(TASK TO COMPLETE): Lay out the rows as a Markdown table with the columns Row Number and Line, giving each line its own row and leaving out any blank lines.

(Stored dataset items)
....
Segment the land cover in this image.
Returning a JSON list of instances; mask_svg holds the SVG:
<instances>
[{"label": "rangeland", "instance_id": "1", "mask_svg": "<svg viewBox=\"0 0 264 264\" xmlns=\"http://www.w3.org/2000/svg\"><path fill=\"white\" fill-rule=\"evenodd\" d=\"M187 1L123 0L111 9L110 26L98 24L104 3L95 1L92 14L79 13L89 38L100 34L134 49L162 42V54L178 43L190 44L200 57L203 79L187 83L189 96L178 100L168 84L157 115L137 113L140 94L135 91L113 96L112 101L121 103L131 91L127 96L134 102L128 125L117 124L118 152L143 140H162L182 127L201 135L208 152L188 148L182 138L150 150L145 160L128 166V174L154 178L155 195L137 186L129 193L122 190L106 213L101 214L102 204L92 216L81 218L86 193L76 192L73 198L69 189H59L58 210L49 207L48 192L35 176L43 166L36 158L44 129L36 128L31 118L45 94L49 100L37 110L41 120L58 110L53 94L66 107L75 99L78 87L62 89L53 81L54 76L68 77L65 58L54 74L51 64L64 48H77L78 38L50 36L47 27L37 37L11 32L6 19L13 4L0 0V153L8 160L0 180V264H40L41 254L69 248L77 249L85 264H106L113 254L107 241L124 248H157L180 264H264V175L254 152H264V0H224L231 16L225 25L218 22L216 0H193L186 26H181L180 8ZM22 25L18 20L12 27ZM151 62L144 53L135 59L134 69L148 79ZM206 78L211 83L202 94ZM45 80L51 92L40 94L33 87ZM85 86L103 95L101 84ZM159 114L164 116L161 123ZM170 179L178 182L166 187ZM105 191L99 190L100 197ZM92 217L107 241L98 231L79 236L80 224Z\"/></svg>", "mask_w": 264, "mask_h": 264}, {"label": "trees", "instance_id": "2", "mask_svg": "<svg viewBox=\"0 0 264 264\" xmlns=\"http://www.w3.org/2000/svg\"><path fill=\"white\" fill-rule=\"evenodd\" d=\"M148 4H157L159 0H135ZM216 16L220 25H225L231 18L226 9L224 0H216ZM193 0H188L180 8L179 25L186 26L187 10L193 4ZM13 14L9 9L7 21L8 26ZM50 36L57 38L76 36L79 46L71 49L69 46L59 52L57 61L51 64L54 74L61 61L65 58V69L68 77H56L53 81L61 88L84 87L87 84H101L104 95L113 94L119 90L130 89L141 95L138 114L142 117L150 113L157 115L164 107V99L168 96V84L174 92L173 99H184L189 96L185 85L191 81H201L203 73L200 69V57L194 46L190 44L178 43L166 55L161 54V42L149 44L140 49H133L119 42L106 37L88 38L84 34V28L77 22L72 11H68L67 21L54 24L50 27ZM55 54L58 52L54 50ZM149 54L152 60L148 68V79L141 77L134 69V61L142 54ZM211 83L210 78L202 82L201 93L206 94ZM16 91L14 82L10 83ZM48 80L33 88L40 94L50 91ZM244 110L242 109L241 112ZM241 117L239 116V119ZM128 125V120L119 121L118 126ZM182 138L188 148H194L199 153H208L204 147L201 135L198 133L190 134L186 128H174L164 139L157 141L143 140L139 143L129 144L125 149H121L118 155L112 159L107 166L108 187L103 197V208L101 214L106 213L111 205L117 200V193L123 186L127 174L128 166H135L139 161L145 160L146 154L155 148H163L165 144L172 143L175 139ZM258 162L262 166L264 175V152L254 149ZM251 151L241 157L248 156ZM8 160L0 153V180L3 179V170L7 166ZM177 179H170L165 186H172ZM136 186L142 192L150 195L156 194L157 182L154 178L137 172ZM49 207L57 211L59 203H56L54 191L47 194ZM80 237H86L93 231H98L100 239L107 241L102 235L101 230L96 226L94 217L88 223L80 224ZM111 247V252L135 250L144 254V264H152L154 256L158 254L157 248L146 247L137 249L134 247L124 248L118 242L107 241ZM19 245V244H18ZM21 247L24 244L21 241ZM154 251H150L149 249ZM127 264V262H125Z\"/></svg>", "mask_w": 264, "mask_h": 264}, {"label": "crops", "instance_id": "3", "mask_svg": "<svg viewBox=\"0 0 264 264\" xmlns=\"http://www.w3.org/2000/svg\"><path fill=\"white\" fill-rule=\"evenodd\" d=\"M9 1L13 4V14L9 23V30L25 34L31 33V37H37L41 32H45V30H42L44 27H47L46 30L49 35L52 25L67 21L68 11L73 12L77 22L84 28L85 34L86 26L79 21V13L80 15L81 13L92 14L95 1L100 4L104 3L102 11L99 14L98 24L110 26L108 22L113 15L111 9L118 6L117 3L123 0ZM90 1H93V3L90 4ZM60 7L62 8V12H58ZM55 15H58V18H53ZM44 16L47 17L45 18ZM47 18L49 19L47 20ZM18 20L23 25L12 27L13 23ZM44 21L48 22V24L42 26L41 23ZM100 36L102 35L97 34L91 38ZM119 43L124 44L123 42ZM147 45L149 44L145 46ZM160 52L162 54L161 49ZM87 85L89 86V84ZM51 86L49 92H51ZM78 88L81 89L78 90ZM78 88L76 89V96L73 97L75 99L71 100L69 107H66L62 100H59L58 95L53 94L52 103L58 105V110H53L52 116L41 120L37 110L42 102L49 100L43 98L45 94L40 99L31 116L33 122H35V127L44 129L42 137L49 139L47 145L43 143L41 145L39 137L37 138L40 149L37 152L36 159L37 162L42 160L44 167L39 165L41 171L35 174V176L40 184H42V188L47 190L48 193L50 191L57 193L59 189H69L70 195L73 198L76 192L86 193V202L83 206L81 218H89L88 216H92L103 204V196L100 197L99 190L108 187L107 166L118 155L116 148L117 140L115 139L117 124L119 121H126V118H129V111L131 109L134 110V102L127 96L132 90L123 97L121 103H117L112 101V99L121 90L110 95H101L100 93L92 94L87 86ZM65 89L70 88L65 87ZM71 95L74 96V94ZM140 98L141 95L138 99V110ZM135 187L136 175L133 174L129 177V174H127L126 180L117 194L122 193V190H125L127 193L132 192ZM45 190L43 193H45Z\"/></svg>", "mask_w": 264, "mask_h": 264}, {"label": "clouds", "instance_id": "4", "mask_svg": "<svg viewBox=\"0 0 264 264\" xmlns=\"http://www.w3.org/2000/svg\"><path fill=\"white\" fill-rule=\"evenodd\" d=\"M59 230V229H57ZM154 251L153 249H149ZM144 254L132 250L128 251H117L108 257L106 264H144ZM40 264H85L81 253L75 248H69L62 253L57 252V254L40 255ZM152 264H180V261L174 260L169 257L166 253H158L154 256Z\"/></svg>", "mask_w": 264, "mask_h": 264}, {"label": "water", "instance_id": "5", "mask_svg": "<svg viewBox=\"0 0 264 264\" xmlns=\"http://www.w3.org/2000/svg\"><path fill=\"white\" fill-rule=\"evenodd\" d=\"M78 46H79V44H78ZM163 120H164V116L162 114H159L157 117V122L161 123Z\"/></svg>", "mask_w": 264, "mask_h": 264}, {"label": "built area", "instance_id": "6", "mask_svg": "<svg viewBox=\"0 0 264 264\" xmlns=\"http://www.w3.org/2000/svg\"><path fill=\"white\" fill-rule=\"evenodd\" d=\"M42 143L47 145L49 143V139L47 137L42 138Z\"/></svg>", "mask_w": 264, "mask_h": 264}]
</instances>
....
(CORRECT RESULT):
| Row Number | Line |
|---|---|
| 1 | Segment the land cover in this image. |
| 2 | Returning a JSON list of instances; mask_svg holds the SVG: |
| 3 | <instances> |
| 4 | [{"label": "rangeland", "instance_id": "1", "mask_svg": "<svg viewBox=\"0 0 264 264\" xmlns=\"http://www.w3.org/2000/svg\"><path fill=\"white\" fill-rule=\"evenodd\" d=\"M187 1L123 0L111 9L110 26L98 24L104 3L95 1L92 14L79 13L89 38L100 34L134 49L162 42V54L178 43L190 44L200 57L203 79L187 83L189 96L178 100L168 84L157 115L137 113L140 94L135 91L113 96L112 101L121 103L131 91L127 96L134 102L128 125L117 124L118 152L143 140H162L182 127L201 135L208 152L188 148L182 138L150 150L145 160L128 166V174L154 178L155 195L137 186L129 193L122 190L106 213L101 214L102 204L92 216L81 218L86 193L76 192L73 198L69 189H59L58 210L49 207L48 192L35 176L43 166L36 158L44 129L36 128L31 118L45 94L49 100L37 110L41 120L58 110L53 94L66 107L75 99L78 87L62 89L53 81L54 76L68 77L65 58L54 74L51 64L64 48H77L78 38L50 36L47 27L37 37L11 32L6 19L13 4L0 0V153L8 160L0 180V264H40L41 254L69 248L77 249L85 264H106L113 254L107 241L124 248H157L180 264H264V175L254 152H264V0H224L231 16L225 25L218 22L216 0H193L186 26H181L180 8ZM22 25L18 20L12 27ZM151 62L144 53L135 59L134 69L148 79ZM206 78L211 83L202 94ZM45 80L51 92L40 94L33 87ZM85 86L103 95L101 84ZM159 114L164 116L161 123ZM170 179L178 182L166 187ZM105 191L99 190L100 197ZM92 217L107 241L98 231L79 236L80 224Z\"/></svg>", "mask_w": 264, "mask_h": 264}, {"label": "trees", "instance_id": "2", "mask_svg": "<svg viewBox=\"0 0 264 264\" xmlns=\"http://www.w3.org/2000/svg\"><path fill=\"white\" fill-rule=\"evenodd\" d=\"M148 4H157L159 0H135ZM216 16L220 25H225L231 18L226 9L224 0H216ZM193 0H188L180 8L179 25L186 26L187 10L193 4ZM13 14L9 9L7 21L8 26ZM50 36L57 38L76 36L79 46L71 49L69 46L59 52L57 61L51 64L54 74L61 61L65 58V69L68 77H56L53 81L61 88L84 87L87 84H101L104 95L113 94L119 90L130 89L141 95L138 114L142 117L150 113L157 115L164 107V99L168 96V84L174 92L173 99H184L189 96L185 85L191 81H201L203 73L200 69V57L194 46L190 44L178 43L166 55L161 54V42L149 44L140 49H133L119 42L106 37L88 38L84 34V28L77 22L72 11H68L67 21L54 24L50 27ZM55 54L58 52L54 50ZM149 54L152 60L148 68V79L141 77L134 69V61L142 54ZM211 83L210 78L202 82L201 93L206 94ZM16 91L14 82L10 83ZM48 80L33 88L40 94L50 91ZM244 110L242 109L241 112ZM241 117L239 116V119ZM128 125V120L119 121L118 126ZM182 138L188 148H194L199 153H208L204 147L201 135L198 133L190 134L186 128H174L164 139L157 141L143 140L139 143L129 144L125 149H121L118 155L112 159L107 166L108 187L103 197V208L101 214L106 213L111 205L117 200V193L123 186L127 174L128 166H135L139 161L145 160L146 154L155 148H163L165 144L172 143L175 139ZM258 162L262 166L264 175V152L254 149ZM251 151L241 157L248 156ZM8 160L0 153V180L3 179V170L7 166ZM177 179H170L165 186H172ZM136 186L142 192L150 195L156 194L157 182L154 178L137 172ZM49 207L57 211L59 203H56L54 191L47 194ZM80 237H86L93 231H98L100 239L107 241L102 235L101 230L96 226L94 217L88 223L80 224ZM111 247V252L135 250L144 254V264H152L154 256L158 254L157 248L146 247L137 249L134 247L124 248L118 242L107 241ZM19 245V244H18ZM21 247L24 244L21 241ZM154 251H150L149 249ZM127 264V262H125Z\"/></svg>", "mask_w": 264, "mask_h": 264}, {"label": "crops", "instance_id": "3", "mask_svg": "<svg viewBox=\"0 0 264 264\" xmlns=\"http://www.w3.org/2000/svg\"><path fill=\"white\" fill-rule=\"evenodd\" d=\"M9 1L13 4V14L9 23V30L25 34L31 33V37H37L41 32H45V30H42L44 27H47L46 30L49 35L52 25L67 21L68 11L73 12L77 22L84 28L85 34L86 26L79 21V13L80 15L81 13L92 14L95 1L100 4L104 3L102 11L99 14L98 24L110 26L108 22L113 15L111 9L118 6L117 3L123 0ZM90 1H93V3L90 4ZM60 7L62 8V12H58ZM55 15H58V18H53ZM44 16L47 17L45 18ZM47 18L49 19L47 20ZM18 20L23 25L12 27L13 23ZM44 21L48 22V24L42 26L41 23ZM100 36L102 35L97 34L91 38ZM119 43L124 44L123 42ZM147 45L149 44L145 46ZM160 52L162 54L161 49ZM87 85L89 86V84ZM51 86L49 92H51ZM78 88L81 89L78 90ZM78 88L76 89V96L73 97L75 99L71 100L69 107H66L62 100H59L58 95L53 94L52 103L58 105V110H53L52 116L41 120L37 110L42 102L49 100L43 98L45 94L40 99L31 116L33 122H35V127L44 129L42 137L49 139L47 145L43 143L41 145L39 137L37 138L40 149L37 152L36 159L37 162L42 160L44 167L39 165L41 171L35 174V176L40 184H42V188L47 190L48 193L50 191L57 193L59 189H69L70 195L73 198L76 192L86 193V202L83 206L81 218H89L88 216H92L103 204V196L100 197L99 190L108 187L107 166L118 155L116 148L117 140L115 139L117 124L119 121H126V118H129V111L131 109L134 110V102L127 96L132 90L123 97L121 103H117L112 101V99L121 90L110 95H101L100 93L92 94L87 86ZM65 89L70 88L65 87ZM71 95L74 96V94ZM140 98L141 95L138 99V110ZM135 187L136 175L133 174L129 177V174H127L126 180L117 194L122 193V190H125L127 193L132 192ZM45 190L43 193H45Z\"/></svg>", "mask_w": 264, "mask_h": 264}, {"label": "clouds", "instance_id": "4", "mask_svg": "<svg viewBox=\"0 0 264 264\" xmlns=\"http://www.w3.org/2000/svg\"><path fill=\"white\" fill-rule=\"evenodd\" d=\"M59 230V229H57ZM154 251L153 249H149ZM144 254L132 250L128 251H117L108 257L106 264H144ZM40 264H85L81 253L75 248H69L62 253L57 252V254L40 255ZM152 264H180V261L174 260L169 257L166 253H158L154 256Z\"/></svg>", "mask_w": 264, "mask_h": 264}, {"label": "water", "instance_id": "5", "mask_svg": "<svg viewBox=\"0 0 264 264\" xmlns=\"http://www.w3.org/2000/svg\"><path fill=\"white\" fill-rule=\"evenodd\" d=\"M78 46H79V44H78ZM163 120H164V116L162 114H159L157 117V122L161 123Z\"/></svg>", "mask_w": 264, "mask_h": 264}, {"label": "built area", "instance_id": "6", "mask_svg": "<svg viewBox=\"0 0 264 264\" xmlns=\"http://www.w3.org/2000/svg\"><path fill=\"white\" fill-rule=\"evenodd\" d=\"M42 143L47 145L49 143V139L47 137L42 138Z\"/></svg>", "mask_w": 264, "mask_h": 264}] |
| 5 | </instances> |